Cet article 61 établit que l'article 1833 du CC (Code Civil) va être modifié par l'ajout d'un aliéna stipulant que « la société est gérée dans son intérêt social, en prenant en considération les enjeux sociaux et environnementaux de son activité. » Jusqu'à présent le CC ne disait que « toute société doit avoir un objet licite et être constituée dans l'intérêt commun des associés. » Nous voyons donc se créer une relation morale entre les associés constituant une société et sa gestion qui porte sur un intérêt social allant au-delà d'un simple intérêt financier. Non seulement l'objet de la société doit être licite, mais de surcroît elle doit tenir compte des enjeux sociaux et environnementaux. Que va-t-il en être de ces sociétés qui sont des nœuds de contrats sans salariés ni locaux, des « boîtes aux lettres » ? Par ailleurs « l'enjeu » ayant pour définition ce qu'on peut gagner ou perdre dans une entreprise, il apparaît clairement une notion de risques dans la constitution d'une société, qui devient alors reconnu comme une opération avec des dangers, des écueils causant un naufrage, et donc une nécessité de pouvoir s'assurer auprès d'un assureur contre ces risques. En termes de gestion de l'épargne investie en bourse, cela peut changer bien des choses car ces assureurs pourraient vouloir connaître plus précisément les risques de leurs clients qu'ils couvriraient ainsi.

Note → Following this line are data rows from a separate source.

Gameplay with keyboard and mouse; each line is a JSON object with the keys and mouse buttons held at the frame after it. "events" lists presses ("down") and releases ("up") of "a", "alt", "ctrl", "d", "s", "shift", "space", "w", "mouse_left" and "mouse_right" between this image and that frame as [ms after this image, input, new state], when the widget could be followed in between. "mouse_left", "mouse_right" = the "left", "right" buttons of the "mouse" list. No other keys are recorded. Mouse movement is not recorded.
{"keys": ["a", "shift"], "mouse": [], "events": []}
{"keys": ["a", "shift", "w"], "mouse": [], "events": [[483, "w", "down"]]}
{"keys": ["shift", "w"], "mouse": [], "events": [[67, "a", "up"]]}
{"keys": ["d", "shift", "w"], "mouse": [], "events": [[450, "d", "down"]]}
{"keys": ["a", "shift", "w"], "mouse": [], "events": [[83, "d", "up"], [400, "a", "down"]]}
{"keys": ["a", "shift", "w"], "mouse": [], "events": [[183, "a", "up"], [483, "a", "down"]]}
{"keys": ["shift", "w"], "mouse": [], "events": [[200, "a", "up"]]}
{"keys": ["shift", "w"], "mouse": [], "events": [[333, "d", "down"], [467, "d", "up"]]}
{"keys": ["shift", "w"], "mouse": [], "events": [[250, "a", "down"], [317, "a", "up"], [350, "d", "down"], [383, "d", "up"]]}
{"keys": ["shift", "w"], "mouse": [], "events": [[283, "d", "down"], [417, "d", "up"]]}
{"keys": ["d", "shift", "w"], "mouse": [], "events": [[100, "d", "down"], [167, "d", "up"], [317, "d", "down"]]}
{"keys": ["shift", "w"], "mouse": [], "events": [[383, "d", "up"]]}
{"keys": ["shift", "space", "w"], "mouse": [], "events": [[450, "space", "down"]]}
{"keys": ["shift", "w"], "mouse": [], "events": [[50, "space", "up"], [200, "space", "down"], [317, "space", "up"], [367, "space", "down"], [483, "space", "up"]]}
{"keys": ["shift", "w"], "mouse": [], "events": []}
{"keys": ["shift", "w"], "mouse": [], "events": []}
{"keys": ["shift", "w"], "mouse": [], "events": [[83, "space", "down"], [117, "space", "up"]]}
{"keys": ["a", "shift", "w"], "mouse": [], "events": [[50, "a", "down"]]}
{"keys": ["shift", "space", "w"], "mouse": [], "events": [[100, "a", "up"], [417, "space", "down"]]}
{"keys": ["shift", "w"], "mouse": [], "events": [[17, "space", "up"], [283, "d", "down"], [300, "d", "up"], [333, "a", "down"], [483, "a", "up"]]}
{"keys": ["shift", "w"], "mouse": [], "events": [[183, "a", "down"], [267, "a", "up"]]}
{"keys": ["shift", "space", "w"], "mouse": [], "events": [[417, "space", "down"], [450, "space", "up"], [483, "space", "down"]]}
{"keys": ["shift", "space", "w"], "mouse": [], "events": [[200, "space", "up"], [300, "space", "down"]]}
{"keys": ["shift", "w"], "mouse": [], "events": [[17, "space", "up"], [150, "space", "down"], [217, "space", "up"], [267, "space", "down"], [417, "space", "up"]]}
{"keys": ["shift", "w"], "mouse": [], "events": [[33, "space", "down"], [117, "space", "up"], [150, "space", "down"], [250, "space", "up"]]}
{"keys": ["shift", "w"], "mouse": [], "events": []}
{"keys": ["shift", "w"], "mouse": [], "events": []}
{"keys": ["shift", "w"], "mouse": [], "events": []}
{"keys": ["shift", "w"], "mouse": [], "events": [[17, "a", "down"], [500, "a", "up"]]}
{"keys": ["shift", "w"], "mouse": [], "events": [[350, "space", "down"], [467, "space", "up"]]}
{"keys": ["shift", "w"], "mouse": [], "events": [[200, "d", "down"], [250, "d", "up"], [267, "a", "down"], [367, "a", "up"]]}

Ensuite cet article 61 ajoute à l'article 1835 du CC que « les statuts peuvent préciser une raison d’être, constituée des principes dont la société se dote et pour le respect desquels elle entend affecter des moyens dans la réalisation de son activité. » Jusqu'à présent il n'était dit que les statuts « déterminent, outre les apports de chaque associé, la forme, l'objet, l'appellation, le siège social, le capital social, la durée de la société et les modalités de son fonctionnement. » Nous voyons alors ce concept de principes s'y ajouter, de cause efficiente à l'origine de cet être moral, raison de son existence, d'une vérité sur laquelle vont s'appuyer les raisonnements ultérieurs. Mais les action­naires ont-ils assez de notions philosophiques pour discerner ce qu'est un principe, une raison d'être ? Dans le cas de notre participant Tristan Bitsch, cette cause efficiente pourrait être son constat de lacunes culturelles en termes de savoirs et science autour du développement durable qu'il convient selon lui de remédier en vue d'une société plus sage. Mais alors qu'en est-il si ce principe se révèle insuffisant à la raison d'être de sa société et que celle-ci n'arrive pas à croître ?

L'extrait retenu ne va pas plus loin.